REVIEW: Hounds – 1129 [EP/2015]


Artist: Hounds 

Album: 1129 – EP


Few creatures have personified struggle, strife and savagery as well as canines have. Dogs have served as an emblem of aggression and carnivorous, ravaging energy since ancient Greco-Roman myths and catholic scripture—servants of Hades, guards of Hell’s gates, the list goes on. Recently, pop culture has given man’s best friend a sparkly new façade; whether it be Paris Hilton’s Pomeranian or your favorite “#DogsOfInsta” Instagram account. Enter the Georgian juggernauts, Hounds—a band hellbent on bringing back a bone-snapping intensity that would make Cerebrus blush. 1129 is heavy-handed, hard-hitting metallic hardcore that will swing at the listener until their jaw is limp, dislocated and dangling at the base of their neck. Catchy, raunchy metalcore with a kick of Southern heat and heartfelt passion, plug in, turn up, and let slip the Hounds of war.

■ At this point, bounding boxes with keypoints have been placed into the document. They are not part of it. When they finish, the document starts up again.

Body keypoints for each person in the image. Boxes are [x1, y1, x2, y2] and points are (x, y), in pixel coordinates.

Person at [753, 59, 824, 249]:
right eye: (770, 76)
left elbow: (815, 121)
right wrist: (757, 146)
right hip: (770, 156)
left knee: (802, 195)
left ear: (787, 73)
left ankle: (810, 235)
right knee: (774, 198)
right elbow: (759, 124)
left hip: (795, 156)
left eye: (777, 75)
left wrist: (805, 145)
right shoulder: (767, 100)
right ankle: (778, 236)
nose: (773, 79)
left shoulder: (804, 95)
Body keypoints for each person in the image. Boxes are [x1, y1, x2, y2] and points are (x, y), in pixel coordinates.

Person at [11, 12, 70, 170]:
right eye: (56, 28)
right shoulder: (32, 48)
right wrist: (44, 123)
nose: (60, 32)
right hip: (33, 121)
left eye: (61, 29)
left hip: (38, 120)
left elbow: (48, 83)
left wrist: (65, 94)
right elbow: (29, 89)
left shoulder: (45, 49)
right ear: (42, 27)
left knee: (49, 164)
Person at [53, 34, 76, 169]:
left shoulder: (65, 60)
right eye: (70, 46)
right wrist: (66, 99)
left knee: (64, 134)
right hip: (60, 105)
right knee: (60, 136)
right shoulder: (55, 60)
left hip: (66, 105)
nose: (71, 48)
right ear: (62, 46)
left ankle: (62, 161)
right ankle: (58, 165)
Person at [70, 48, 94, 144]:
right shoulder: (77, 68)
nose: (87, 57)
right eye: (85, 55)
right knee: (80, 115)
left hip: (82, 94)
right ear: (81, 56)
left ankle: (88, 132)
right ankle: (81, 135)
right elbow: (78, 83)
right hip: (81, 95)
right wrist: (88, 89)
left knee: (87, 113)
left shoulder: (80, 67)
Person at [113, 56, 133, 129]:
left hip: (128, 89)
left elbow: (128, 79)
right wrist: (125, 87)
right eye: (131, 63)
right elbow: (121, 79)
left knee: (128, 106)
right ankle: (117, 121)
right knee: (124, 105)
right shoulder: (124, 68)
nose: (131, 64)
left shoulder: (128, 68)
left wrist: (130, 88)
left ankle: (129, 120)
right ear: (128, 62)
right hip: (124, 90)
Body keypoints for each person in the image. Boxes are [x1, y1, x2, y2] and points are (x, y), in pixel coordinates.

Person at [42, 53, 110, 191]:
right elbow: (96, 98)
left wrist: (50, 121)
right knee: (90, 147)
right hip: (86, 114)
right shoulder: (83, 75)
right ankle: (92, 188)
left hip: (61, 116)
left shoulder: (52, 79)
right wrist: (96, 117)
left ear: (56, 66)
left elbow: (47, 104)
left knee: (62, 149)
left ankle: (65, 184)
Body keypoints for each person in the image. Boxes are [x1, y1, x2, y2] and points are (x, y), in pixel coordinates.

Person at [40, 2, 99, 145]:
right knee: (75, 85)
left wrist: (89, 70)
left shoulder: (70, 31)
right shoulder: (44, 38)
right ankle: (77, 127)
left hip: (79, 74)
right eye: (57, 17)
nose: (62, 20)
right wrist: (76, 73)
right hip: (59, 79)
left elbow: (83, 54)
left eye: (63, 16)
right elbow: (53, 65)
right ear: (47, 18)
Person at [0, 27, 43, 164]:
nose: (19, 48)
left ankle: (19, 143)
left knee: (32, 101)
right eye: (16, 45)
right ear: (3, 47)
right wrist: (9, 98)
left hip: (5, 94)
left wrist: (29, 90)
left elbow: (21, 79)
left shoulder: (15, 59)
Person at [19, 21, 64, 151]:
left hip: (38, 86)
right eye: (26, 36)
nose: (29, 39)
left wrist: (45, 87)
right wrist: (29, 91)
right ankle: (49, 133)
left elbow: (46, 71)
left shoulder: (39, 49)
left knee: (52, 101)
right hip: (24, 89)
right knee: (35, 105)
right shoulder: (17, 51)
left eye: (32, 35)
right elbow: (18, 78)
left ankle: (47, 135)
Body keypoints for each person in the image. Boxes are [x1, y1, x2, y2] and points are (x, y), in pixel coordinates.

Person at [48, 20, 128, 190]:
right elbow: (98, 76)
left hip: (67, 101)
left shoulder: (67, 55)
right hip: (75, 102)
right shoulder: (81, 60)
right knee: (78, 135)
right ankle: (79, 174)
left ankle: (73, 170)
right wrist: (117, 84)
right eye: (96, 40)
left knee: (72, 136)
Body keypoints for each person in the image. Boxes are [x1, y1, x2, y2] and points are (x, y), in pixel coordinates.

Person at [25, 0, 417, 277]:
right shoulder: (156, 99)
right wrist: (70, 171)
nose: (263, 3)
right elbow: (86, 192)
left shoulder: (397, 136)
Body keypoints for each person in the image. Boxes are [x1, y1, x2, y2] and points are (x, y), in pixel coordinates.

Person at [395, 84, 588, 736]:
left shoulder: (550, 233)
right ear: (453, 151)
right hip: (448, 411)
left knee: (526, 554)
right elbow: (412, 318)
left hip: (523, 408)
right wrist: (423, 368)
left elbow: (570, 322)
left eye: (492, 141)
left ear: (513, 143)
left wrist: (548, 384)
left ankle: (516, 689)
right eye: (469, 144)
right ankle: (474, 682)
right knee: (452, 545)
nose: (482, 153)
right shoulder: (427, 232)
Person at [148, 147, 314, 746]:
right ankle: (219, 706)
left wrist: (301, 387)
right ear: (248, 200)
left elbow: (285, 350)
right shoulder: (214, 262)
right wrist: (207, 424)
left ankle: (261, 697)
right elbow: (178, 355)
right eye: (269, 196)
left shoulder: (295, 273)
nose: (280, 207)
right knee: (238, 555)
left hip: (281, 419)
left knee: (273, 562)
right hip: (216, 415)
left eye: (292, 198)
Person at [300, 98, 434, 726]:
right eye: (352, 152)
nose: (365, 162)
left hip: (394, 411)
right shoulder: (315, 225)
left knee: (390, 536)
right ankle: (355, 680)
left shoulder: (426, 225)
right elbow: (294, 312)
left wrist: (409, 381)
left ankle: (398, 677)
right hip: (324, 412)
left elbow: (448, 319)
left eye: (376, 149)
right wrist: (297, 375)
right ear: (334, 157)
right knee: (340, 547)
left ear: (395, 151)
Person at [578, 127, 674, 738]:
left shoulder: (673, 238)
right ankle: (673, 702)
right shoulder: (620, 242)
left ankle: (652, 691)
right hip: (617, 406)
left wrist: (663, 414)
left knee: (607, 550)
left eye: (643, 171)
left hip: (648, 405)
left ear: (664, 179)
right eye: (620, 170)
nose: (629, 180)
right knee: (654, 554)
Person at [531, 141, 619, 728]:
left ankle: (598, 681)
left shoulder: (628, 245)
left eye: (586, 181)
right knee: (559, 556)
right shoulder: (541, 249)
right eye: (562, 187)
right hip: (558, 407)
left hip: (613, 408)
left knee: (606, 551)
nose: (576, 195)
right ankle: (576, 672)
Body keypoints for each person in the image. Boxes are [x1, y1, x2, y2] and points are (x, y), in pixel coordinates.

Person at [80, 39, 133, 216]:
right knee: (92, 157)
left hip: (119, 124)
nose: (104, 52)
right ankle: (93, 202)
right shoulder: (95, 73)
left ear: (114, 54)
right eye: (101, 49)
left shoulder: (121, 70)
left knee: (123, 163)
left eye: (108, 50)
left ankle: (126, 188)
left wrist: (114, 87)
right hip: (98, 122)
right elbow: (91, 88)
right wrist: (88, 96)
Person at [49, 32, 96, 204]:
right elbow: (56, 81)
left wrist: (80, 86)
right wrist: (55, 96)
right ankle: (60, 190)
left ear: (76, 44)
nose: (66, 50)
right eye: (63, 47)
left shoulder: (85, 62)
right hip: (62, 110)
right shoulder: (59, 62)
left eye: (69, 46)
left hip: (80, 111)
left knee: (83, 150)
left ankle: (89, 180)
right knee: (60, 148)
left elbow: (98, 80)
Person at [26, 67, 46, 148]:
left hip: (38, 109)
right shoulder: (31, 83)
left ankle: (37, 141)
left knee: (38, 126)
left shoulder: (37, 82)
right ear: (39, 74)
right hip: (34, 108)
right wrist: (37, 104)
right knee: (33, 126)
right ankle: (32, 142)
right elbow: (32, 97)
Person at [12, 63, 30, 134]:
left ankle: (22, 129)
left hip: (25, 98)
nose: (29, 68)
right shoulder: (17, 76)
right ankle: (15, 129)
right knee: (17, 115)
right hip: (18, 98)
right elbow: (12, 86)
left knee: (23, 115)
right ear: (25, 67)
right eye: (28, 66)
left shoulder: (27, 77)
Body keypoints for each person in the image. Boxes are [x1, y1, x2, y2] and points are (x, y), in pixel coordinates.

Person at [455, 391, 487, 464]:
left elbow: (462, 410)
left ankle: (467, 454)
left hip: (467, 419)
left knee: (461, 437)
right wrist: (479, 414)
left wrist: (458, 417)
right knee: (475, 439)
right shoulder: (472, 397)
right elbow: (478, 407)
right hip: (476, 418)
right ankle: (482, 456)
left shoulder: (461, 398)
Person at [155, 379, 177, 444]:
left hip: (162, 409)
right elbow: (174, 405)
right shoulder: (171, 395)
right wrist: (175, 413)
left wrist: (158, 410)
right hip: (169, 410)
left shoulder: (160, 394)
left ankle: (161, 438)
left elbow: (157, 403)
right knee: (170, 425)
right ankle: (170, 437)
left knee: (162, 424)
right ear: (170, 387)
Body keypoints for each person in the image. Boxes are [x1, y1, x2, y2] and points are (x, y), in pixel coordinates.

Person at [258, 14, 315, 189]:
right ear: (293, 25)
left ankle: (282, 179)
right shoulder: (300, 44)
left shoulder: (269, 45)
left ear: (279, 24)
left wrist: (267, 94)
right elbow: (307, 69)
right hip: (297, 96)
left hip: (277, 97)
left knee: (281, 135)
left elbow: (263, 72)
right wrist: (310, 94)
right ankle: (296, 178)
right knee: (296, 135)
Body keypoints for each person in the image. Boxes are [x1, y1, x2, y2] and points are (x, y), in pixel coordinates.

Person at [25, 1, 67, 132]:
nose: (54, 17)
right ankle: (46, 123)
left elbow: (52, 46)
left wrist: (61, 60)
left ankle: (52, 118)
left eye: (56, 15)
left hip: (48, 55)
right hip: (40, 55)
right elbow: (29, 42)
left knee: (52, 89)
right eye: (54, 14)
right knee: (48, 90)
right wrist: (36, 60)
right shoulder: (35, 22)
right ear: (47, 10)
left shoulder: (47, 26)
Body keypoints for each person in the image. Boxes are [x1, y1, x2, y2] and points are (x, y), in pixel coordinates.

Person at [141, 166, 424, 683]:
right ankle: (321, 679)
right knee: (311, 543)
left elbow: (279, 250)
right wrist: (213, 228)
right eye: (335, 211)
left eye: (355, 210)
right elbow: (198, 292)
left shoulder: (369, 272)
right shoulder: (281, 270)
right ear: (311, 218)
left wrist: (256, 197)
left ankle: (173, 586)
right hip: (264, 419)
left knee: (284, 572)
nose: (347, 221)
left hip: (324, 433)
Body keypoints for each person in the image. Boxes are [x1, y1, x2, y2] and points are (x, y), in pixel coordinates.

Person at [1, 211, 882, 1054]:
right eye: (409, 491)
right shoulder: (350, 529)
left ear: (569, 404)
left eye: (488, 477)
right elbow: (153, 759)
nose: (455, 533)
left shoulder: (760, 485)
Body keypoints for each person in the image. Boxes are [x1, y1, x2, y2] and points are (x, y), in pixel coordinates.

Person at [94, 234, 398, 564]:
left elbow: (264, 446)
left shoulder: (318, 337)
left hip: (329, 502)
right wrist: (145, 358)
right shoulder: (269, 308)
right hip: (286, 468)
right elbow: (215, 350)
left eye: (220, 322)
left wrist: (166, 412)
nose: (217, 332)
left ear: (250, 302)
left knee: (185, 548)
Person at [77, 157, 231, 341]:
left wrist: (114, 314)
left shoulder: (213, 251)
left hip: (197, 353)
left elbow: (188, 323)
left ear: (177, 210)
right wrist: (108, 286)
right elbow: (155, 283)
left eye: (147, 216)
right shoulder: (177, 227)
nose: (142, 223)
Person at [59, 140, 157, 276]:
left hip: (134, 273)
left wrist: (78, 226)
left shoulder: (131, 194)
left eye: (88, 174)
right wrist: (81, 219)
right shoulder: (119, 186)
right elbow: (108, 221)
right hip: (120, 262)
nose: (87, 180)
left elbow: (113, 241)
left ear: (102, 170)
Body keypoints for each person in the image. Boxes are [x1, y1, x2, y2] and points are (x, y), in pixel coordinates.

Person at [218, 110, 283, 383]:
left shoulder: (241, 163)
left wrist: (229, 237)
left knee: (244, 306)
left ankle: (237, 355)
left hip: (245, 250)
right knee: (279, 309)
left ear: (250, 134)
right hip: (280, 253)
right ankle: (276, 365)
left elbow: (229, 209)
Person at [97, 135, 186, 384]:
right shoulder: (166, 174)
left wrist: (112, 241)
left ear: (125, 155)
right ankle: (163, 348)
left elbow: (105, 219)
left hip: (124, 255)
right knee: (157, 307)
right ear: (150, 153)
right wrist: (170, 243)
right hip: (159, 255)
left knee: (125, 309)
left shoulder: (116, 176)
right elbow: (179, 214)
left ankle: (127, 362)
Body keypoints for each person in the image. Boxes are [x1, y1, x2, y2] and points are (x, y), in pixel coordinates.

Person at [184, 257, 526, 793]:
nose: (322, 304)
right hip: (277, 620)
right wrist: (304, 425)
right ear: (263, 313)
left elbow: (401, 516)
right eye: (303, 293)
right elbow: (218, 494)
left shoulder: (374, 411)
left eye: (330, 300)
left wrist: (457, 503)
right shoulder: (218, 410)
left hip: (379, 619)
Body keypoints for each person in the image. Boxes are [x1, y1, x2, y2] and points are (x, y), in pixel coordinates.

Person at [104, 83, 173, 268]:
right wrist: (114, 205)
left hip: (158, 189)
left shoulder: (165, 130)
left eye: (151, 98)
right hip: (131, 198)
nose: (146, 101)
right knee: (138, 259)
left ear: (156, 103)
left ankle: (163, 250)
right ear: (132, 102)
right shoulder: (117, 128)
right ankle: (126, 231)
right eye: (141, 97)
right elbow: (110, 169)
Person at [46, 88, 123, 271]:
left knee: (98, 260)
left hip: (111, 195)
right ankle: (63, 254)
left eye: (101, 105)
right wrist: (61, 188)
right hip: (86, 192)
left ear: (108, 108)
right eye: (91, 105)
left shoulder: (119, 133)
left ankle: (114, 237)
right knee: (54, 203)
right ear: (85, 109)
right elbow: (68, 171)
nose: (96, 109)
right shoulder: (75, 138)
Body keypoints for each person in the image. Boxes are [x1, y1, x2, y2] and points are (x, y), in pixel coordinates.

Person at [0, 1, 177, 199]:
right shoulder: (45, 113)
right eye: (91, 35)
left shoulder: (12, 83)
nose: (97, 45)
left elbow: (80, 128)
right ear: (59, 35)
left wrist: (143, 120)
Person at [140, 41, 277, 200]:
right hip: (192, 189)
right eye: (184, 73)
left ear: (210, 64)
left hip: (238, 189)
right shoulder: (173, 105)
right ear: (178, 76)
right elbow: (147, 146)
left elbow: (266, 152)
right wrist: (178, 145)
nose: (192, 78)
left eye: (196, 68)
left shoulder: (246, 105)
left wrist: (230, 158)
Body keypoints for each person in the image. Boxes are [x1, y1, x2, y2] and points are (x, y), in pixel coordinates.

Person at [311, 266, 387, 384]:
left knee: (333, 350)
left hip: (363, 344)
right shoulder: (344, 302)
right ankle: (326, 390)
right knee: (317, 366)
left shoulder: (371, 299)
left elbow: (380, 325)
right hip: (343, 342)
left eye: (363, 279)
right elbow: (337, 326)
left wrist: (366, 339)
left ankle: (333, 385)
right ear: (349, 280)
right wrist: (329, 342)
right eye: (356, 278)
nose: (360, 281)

It’s easy to write off “metalcore” as the overpopularized, glitzy, post-hardcore infused monstrosity heavy music’s mainstream has molded it into. But underneath the superficial clean-chorus coat of substancelessness, there is a thriving underbelly of punchy, passionate metalcore that is going stronger than ever. Aligning themselves with the likes of Beacons, 2×4 and Kublai Khan, Hounds find themselves in the latter, and in notable fashion. 1129 is home to skin-peeling riffs, bone-splitting chugs and punctual, dizzying percussion that makes it leaps beyond par for metalcore’s humdrum course. Drummer Nick Chance devastates every track—whether it’s his bombastic lead-in to “Distance” or his subtle ghost notes in the introduction to the EP’s title tracks, Chance is a crushing, all-consuming force to be reckoned with. Chance’s galloping, furious candor is a perfect target for a liberal application of lurid, sludgy grime in the form of Josh Palmer’s low-down and dirty bass work. Often adding subtle coats of slime and filth to the band’s grinding riffs and gutsy drumming, Palmer goes largely unnoticed—save moments of “The Devil’s Game” and “Reflections” where his grooves cut through Chance’s splashy cymbals to slither freely into the listener’s head. While Chance and Palmer lay down a majority of Hounds’ hectic, heavy low-end, guitarists Zachary Sweeney and Zack Harvey range from ruthless riffs to corpse-melting chugs throughout 1129 that give the EP it’s sharp, shining edge. “Reflections” is a glorious example, beginning with a grisly, grinding nu-metallic riff that quickly weaves from aggressive to ambient—shortly before kicking out the chair and snapping the listener’s neck with no-holds-barred anger. Sweeney and Harvey are as synchronized as their similar first names might imply, as the duo work together throughout the duration of the release to keep the listener hooked.

With a marvelously diverse metalcore canvas, Hounds’ instrumentation leaves many of their peers choking on dust. However, never faltering to live up to their name, Hounds’ frontman barks with a ferocious energy that would silence all the hounds Hades has to offer. Cody Roberson is, in a word, relentless. Even during the closing portions of “Reflections” and “1129” where Roberson’s aggression gives way to emotion and passion, his voice is still strong and sturdy. With a range that favors a meaty mid-range yell, but is more than capable of diving into a burly bellow or—on rare occasions—a softly crooned cleanly sung sentence or two, Roberson brings even more diversity to the table, if (somehow) the listener got bored of the musicianship. Roberson’s vocals are the very image of stamina and energy; a textbook definition or relentless. “Distance” and “The Devil’s Game” highlight this even before the consideration of the two guest appearances—Taylor Bryant (of Beacons) and Matt Honeycutt (of Kublai Khan)—letting Roberson work side by side with two of his influences and  juggernauts of metalcore’s heavier end. All of these elements come together to make 1129 as vocally frantic as it is instrumentally intense, begging the question: what more could you want?

Hounds work together like…well, a pack of Hounds, savagely ripping at the listener’s head as if they haven’t been fed in weeks. Whether it’s shameless aggression or sheer beauty, every aspect of 1129’s all-inclusive metalcore package will leave the listener breathless. Like heavy, hellish breakdowns? You will love “The Devil’s Game”—especially when Palmer’s bass rumbles below Honeycutt’s harsh growl seconds before impending doom. Perhaps you prefer more emotion and passion with your punishment? Look no further than the chorus of “Distance,” or the colorful closing portion to “Reflections,” where Roberson tactically employs soaring singing along harmonious instrumentation to hit the listener right in the feels. Hounds’ prodigally prominent debut release is a comprehensive display of mosh-friendly metalcore that will quickly skyrocket the band to notoriety within the dog-eat-dog heavy music underworld.